Helsby’s Kroll colleague, Abigail Cheadle, managing director of financial investigations for Southeast Asia, pointed out that increasingly the large banks have inhouse dedicated anti-fraud departments for both reactive investigation and proactive fraud risk mitigation. “Unfortunately, too often there is still a silo approach to investigations of fraud or irregularities. One division might know what’s going on, but another — equally important for that investigation — might not.”

Of course, “rogue traders” often insist that others, including their managers, were, if not complicit, at least deliberately oblivious to their actions — as long as they were making money. This was a key part of Kerviel’s unsuccessful defence.

Finding the right incentives

The undercurrent is that the pressure to make high returns is still far greater than the restraints imposed by a stronger risk culture. And the main motivator is almost certainly an expectation of personal gain: the remuneration culture is alive and kicking.

“For traders and those involved in the creation of exotic or risky financial products, despite some changes, their bonus-driven pay structures remain heavily weighted towards relatively short-term performance metrics, reducing the importance they place on systemic risks or risks which aren’t directly tied to the business divisions they are involved in,” said Witchell at FTI Consulting.

On the other hand, Aldrich argued that while traders will seek to maximise revenues and therefore their bonus potential, their risk taking is limited by the risk parameters they are allocated by management. Risk limits represent the maximum business risk that the bank’s management feel is acceptable for each trader. Indeed, Witchell agreed that senior managers have a strong incentive to keep risk at an acceptable level — with the caveat that exposure to systemic risks remains difficult for them to assess.

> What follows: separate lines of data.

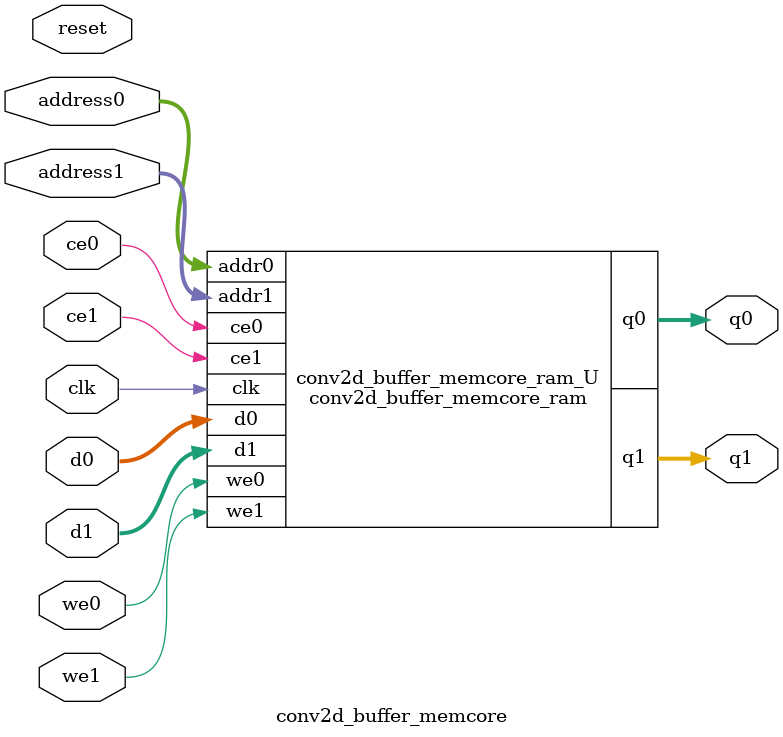
<source format=v>
`timescale 1 ns / 1 ps
module conv2d_buffer_memcore_ram (addr0, ce0, d0, we0, q0, addr1, ce1, d1, we1, q1,  clk);

parameter DWIDTH = 32;
parameter AWIDTH = 10;
parameter MEM_SIZE = 1024;

input[AWIDTH-1:0] addr0;
input ce0;
input[DWIDTH-1:0] d0;
input we0;
output reg[DWIDTH-1:0] q0;
input[AWIDTH-1:0] addr1;
input ce1;
input[DWIDTH-1:0] d1;
input we1;
output reg[DWIDTH-1:0] q1;
input clk;

(* ram_style = "block" *)reg [DWIDTH-1:0] ram[0:MEM_SIZE-1];




always @(posedge clk)  
begin 
    if (ce0) 
    begin
        if (we0) 
        begin 
            ram[addr0] <= d0; 
        end 
        q0 <= ram[addr0];
    end
end


always @(posedge clk)  
begin 
    if (ce1) 
    begin
        if (we1) 
        begin 
            ram[addr1] <= d1; 
        end 
        q1 <= ram[addr1];
    end
end


endmodule

`timescale 1 ns / 1 ps
module conv2d_buffer_memcore(
    reset,
    clk,
    address0,
    ce0,
    we0,
    d0,
    q0,
    address1,
    ce1,
    we1,
    d1,
    q1);

parameter DataWidth = 32'd32;
parameter AddressRange = 32'd1024;
parameter AddressWidth = 32'd10;
input reset;
input clk;
input[AddressWidth - 1:0] address0;
input ce0;
input we0;
input[DataWidth - 1:0] d0;
output[DataWidth - 1:0] q0;
input[AddressWidth - 1:0] address1;
input ce1;
input we1;
input[DataWidth - 1:0] d1;
output[DataWidth - 1:0] q1;



conv2d_buffer_memcore_ram conv2d_buffer_memcore_ram_U(
    .clk( clk ),
    .addr0( address0 ),
    .ce0( ce0 ),
    .we0( we0 ),
    .d0( d0 ),
    .q0( q0 ),
    .addr1( address1 ),
    .ce1( ce1 ),
    .we1( we1 ),
    .d1( d1 ),
    .q1( q1 ));

endmodule


</source>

The broader issue of systemic risk is addressed by Nomura’s Benson, who pointed out that “the best risk management practices occur when the incentives are appropriate”.

That is not the case when the interests of shareholders and company managers are aligned to increase shareholder value — through vast dividend payouts, stock buy-backs, insane mergers, poor management practices — while neglecting other stakeholders. It encourages the taking of excessive risk. Hence people shouldn’t have been surprised that shareholders hadn’t been better “custodians” of their assets in the run-up to the crisis. Bondholders need to have a greater influence, Benson argued — but they (correctly) took the view that governments would bail out the banks, so were happy to provide irresponsible amounts of leverage.

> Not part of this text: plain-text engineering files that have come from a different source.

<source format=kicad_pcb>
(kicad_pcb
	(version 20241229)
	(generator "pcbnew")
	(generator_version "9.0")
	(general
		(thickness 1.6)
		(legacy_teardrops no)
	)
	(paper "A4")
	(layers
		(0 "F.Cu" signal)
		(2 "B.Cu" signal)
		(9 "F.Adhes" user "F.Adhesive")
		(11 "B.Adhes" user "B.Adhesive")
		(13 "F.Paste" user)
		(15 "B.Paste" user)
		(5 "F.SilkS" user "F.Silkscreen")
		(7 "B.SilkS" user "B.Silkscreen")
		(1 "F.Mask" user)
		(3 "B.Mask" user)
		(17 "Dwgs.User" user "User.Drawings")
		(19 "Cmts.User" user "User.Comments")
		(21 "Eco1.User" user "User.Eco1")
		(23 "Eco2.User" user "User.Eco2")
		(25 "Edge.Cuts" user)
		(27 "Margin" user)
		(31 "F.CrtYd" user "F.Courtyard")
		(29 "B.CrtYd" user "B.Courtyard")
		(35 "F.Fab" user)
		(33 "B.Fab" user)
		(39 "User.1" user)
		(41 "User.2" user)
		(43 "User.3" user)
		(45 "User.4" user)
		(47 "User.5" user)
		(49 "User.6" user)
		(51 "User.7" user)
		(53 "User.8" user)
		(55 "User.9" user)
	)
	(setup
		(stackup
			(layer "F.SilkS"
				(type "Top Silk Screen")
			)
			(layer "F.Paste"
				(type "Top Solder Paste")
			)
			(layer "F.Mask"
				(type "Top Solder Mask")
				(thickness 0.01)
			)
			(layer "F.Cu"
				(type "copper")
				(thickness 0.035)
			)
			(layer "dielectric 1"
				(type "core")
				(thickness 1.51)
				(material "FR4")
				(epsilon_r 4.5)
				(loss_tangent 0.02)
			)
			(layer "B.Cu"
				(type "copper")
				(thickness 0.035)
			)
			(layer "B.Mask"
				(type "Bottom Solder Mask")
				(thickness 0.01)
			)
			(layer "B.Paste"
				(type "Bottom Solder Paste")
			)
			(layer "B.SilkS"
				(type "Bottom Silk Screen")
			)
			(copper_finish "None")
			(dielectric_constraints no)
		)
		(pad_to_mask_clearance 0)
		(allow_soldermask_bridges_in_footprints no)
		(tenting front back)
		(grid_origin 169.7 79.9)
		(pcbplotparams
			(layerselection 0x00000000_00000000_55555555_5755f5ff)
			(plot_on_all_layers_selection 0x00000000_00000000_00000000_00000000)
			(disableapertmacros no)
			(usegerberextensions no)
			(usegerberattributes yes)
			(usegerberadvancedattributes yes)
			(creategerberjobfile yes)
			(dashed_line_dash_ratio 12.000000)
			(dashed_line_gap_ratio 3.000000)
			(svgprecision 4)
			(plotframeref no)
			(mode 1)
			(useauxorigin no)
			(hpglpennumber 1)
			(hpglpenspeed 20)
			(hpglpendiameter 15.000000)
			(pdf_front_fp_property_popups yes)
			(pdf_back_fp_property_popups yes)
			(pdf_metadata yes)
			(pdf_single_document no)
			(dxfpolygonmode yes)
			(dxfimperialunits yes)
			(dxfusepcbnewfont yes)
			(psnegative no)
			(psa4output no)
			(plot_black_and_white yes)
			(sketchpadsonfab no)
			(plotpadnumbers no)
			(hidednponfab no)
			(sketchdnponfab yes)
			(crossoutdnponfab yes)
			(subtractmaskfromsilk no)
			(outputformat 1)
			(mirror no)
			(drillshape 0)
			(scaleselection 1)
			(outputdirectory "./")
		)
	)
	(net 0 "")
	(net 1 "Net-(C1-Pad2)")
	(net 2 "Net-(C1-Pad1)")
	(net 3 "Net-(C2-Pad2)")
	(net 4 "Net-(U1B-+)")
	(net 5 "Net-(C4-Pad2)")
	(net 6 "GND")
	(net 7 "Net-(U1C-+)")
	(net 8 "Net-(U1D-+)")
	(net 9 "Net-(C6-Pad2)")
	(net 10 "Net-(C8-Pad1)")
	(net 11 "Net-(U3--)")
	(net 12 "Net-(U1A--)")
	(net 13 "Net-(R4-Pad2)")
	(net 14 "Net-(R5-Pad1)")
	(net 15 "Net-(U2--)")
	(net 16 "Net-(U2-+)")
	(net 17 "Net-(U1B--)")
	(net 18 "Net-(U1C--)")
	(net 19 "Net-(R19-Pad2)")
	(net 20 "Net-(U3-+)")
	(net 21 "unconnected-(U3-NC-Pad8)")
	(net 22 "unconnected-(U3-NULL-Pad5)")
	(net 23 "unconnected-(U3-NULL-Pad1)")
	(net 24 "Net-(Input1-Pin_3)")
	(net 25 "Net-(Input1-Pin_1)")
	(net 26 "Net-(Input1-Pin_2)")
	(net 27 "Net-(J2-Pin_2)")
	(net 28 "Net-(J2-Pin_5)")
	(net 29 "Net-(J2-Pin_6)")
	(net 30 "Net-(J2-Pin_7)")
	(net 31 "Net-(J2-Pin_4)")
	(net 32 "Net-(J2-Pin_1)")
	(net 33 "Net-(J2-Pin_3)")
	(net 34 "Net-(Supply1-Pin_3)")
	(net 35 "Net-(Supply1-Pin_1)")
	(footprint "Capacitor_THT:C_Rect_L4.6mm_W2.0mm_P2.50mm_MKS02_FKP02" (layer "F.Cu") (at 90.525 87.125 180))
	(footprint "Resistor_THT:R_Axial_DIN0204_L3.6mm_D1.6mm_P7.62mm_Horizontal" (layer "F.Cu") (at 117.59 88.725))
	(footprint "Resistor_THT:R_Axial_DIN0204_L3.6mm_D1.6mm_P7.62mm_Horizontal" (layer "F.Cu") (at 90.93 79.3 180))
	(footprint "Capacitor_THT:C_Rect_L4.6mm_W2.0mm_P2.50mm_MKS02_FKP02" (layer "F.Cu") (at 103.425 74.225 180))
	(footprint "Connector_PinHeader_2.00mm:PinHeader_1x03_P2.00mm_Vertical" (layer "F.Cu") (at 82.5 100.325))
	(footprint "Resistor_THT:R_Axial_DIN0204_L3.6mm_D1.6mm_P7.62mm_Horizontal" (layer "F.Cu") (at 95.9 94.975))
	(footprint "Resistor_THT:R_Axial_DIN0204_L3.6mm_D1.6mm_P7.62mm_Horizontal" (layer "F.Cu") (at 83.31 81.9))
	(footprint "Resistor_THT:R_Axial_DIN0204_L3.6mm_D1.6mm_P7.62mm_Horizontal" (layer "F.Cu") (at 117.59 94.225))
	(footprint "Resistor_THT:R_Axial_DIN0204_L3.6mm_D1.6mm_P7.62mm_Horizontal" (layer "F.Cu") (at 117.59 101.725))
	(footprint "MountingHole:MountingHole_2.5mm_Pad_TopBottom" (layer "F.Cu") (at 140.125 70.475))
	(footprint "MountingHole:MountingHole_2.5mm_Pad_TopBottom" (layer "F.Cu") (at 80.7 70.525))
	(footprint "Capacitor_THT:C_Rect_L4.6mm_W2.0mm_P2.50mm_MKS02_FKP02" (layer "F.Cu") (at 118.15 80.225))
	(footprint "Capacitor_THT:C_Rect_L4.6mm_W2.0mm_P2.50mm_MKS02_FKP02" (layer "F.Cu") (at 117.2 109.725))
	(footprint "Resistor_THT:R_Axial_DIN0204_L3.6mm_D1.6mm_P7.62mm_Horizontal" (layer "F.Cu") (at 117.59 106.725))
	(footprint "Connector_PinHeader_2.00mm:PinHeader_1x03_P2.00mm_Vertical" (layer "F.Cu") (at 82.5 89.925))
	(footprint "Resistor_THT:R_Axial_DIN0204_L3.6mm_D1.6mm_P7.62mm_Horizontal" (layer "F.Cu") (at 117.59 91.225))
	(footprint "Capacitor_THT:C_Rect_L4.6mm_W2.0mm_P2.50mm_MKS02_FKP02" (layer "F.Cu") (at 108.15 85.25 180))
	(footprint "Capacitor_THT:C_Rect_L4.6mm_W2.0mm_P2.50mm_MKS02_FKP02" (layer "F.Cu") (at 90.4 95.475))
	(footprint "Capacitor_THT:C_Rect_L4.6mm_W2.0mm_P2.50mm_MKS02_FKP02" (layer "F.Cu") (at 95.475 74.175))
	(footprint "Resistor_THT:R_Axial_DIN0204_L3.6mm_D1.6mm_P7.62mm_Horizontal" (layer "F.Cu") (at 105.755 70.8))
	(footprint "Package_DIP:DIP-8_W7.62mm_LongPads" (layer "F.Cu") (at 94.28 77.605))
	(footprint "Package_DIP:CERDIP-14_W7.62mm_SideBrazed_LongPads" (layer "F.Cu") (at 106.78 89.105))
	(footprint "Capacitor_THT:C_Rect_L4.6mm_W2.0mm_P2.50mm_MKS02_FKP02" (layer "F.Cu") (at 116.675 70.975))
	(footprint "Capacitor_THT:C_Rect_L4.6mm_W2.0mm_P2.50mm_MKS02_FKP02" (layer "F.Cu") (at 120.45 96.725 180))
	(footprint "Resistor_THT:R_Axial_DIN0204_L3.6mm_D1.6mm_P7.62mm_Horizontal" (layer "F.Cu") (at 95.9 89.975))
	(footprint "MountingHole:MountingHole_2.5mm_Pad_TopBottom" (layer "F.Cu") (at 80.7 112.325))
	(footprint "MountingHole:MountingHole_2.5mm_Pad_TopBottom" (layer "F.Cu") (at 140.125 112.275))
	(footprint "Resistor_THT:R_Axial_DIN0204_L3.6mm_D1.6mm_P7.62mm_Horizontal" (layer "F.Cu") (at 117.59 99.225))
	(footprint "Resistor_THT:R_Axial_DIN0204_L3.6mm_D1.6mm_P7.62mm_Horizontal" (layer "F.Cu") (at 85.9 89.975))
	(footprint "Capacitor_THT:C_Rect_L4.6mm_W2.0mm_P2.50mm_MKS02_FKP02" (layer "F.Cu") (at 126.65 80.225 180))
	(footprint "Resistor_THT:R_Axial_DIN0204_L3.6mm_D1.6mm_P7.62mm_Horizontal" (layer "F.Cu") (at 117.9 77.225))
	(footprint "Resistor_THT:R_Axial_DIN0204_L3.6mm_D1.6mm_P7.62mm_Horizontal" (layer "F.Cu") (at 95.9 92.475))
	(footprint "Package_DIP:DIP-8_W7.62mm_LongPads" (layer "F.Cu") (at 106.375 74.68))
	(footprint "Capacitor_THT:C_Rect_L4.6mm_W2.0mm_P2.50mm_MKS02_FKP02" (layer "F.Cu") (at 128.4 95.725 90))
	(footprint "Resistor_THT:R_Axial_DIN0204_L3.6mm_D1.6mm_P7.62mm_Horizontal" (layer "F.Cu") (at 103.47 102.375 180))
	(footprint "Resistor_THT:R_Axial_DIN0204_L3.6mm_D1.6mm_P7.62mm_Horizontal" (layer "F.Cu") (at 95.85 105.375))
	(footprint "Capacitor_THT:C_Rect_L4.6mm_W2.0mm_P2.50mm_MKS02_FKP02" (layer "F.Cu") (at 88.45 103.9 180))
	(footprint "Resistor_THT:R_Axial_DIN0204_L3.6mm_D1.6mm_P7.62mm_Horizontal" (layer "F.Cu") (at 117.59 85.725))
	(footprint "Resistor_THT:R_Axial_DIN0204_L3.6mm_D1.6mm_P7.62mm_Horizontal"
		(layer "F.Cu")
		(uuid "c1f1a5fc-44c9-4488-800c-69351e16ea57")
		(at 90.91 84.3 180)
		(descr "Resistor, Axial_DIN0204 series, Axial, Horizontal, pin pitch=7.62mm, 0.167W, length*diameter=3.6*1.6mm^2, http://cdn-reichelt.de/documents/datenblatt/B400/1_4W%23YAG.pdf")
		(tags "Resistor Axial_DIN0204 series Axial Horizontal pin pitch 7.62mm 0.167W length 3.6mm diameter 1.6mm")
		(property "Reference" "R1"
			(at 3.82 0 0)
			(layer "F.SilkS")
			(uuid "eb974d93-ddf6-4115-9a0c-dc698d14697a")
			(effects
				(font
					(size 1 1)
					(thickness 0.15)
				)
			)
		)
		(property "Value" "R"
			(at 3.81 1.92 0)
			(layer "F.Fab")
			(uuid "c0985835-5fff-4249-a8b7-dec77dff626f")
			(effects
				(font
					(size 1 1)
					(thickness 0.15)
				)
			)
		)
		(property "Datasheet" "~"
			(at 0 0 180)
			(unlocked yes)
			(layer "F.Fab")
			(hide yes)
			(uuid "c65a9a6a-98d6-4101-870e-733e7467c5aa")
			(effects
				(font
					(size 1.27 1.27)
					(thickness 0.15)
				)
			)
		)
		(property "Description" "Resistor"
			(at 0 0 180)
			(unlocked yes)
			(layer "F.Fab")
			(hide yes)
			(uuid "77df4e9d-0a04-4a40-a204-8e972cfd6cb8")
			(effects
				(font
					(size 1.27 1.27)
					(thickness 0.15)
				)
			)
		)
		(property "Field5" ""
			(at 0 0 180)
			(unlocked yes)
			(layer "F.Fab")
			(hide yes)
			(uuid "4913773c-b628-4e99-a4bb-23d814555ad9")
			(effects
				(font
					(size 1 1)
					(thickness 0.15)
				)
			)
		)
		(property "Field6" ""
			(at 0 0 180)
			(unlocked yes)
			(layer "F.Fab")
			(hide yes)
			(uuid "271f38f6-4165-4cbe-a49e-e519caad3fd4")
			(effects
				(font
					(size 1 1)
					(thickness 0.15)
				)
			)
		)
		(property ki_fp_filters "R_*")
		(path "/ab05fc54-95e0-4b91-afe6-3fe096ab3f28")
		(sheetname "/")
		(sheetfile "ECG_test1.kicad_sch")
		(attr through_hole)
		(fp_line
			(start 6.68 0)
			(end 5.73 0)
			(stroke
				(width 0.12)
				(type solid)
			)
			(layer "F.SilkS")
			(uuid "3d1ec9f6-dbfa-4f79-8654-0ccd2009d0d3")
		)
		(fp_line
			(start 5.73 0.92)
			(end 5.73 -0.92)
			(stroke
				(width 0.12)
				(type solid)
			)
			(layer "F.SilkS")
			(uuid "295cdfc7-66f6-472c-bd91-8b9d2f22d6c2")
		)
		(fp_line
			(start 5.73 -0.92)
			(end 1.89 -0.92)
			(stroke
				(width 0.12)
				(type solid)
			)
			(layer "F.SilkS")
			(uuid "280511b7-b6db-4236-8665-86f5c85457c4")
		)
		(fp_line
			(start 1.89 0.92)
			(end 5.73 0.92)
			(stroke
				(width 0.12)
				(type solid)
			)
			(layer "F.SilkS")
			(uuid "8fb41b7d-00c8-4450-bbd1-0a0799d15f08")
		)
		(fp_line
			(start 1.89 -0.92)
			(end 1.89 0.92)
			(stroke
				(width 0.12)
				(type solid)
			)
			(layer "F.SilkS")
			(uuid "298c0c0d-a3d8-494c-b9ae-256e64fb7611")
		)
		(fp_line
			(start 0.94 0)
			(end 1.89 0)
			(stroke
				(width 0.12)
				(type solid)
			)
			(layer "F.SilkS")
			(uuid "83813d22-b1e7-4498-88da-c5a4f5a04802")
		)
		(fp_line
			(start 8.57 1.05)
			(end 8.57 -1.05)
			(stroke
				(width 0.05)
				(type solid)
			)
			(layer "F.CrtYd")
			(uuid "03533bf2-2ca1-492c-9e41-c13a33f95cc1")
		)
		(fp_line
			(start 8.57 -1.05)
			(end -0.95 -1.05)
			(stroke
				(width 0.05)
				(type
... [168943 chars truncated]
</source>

The key is to “take the taxpayer out of the equation”. This is now understood in the US and UK, so unsecured creditors will be compelled to take greater responsibility in the behaviour of banks they have lent to, for their own self-interest.

Meanwhile, despite the regulatory changes underway and the apparent elevation of risk management in the hierarchy of values at financial firms, life seems to continue as normal.

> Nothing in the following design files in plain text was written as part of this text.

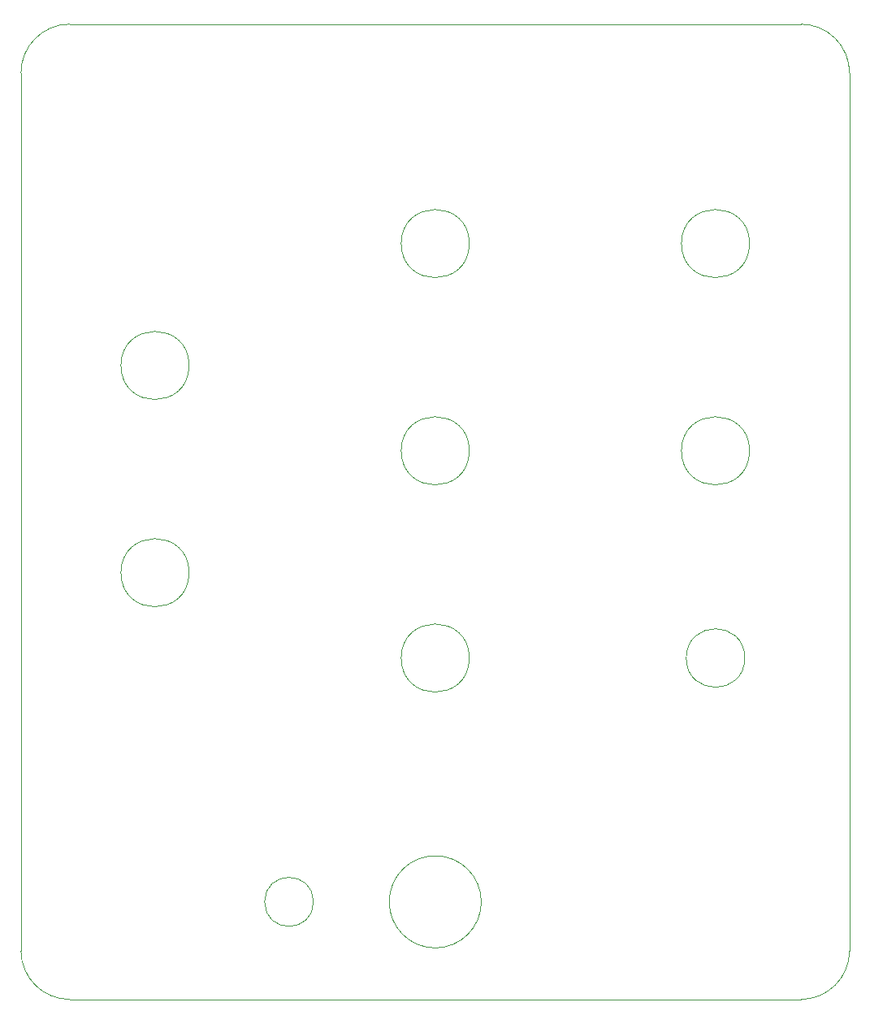
<source format=gm1>
G04 #@! TF.GenerationSoftware,KiCad,Pcbnew,5.1.10-88a1d61d58~88~ubuntu20.04.1*
G04 #@! TF.CreationDate,2021-06-29T16:29:24-04:00*
G04 #@! TF.ProjectId,whooshy_sound_front_panel,77686f6f-7368-4795-9f73-6f756e645f66,0*
G04 #@! TF.SameCoordinates,Original*
G04 #@! TF.FileFunction,Profile,NP*
%FSLAX46Y46*%
G04 Gerber Fmt 4.6, Leading zero omitted, Abs format (unit mm)*
G04 Created by KiCad (PCBNEW 5.1.10-88a1d61d58~88~ubuntu20.04.1) date 2021-06-29 16:29:24*
%MOMM*%
%LPD*%
G01*
G04 APERTURE LIST*
G04 #@! TA.AperFunction,Profile*
%ADD10C,0.050000*%
G04 #@! TD*
G04 APERTURE END LIST*
D10*
X104150000Y-127000000D02*
G75*
G03*
X104150000Y-127000000I-2550000J0D01*
G01*
X121640000Y-127000000D02*
G75*
G03*
X121640000Y-127000000I-4800000J0D01*
G01*
X120390000Y-101600000D02*
G75*
G03*
X120390000Y-101600000I-3550000J0D01*
G01*
X91180000Y-92710000D02*
G75*
G03*
X91180000Y-92710000I-3550000J0D01*
G01*
X149100000Y-101600000D02*
G75*
G03*
X149100000Y-101600000I-3050000J0D01*
G01*
X149600000Y-80010000D02*
G75*
G03*
X149600000Y-80010000I-3550000J0D01*
G01*
X120390000Y-80010000D02*
G75*
G03*
X120390000Y-80010000I-3550000J0D01*
G01*
X91180000Y-71120000D02*
G75*
G03*
X91180000Y-71120000I-3550000J0D01*
G01*
X120390000Y-58420000D02*
G75*
G03*
X120390000Y-58420000I-3550000J0D01*
G01*
X149600000Y-58420000D02*
G75*
G03*
X149600000Y-58420000I-3550000J0D01*
G01*
X154940000Y-35560000D02*
G75*
G02*
X160020000Y-40640000I0J-5080000D01*
G01*
X160020000Y-132080000D02*
G75*
G02*
X154940000Y-137160000I-5080000J0D01*
G01*
X78740000Y-137160000D02*
G75*
G02*
X73660000Y-132080000I0J5080000D01*
G01*
X73660000Y-40640000D02*
G75*
G02*
X78740000Y-35560000I5080000J0D01*
G01*
X154940000Y-35560000D02*
X78740000Y-35560000D01*
X160020000Y-132080000D02*
X160020000Y-40640000D01*
X78740000Y-137160000D02*
X154940000Y-137160000D01*
X73660000Y-40640000D02*
X73660000Y-132080000D01*
M02*

</source>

At the end of October, MF Global, a futures and options broker-dealer headed by Jon Corzine, former chairman of Goldman Sachs, became the eighth-biggest bankruptcy in US history. The firm, with $41 billion of assets, made a $6.3 billion bet on the recovery of European sovereign bonds, including those issued by Italy, Portugal and Spain. Corzine, who has so far avoided the perp walk reserved for more junior traders, had told the Financial Times last year: “We cannot go running 30-to-one leverage ratios. We need to manage risk.”

By the time it failed, MF Global’s leverage ratio apparently exceeded 30 to one. In addition, it seemed that $630 million of client funds couldn’t be found.

Corzine reportedly had ambitions to transform MF Global into a new Goldman Sachs; instead, he gambled in the old way, and sent the firm down thesame path as Lehman Brothers.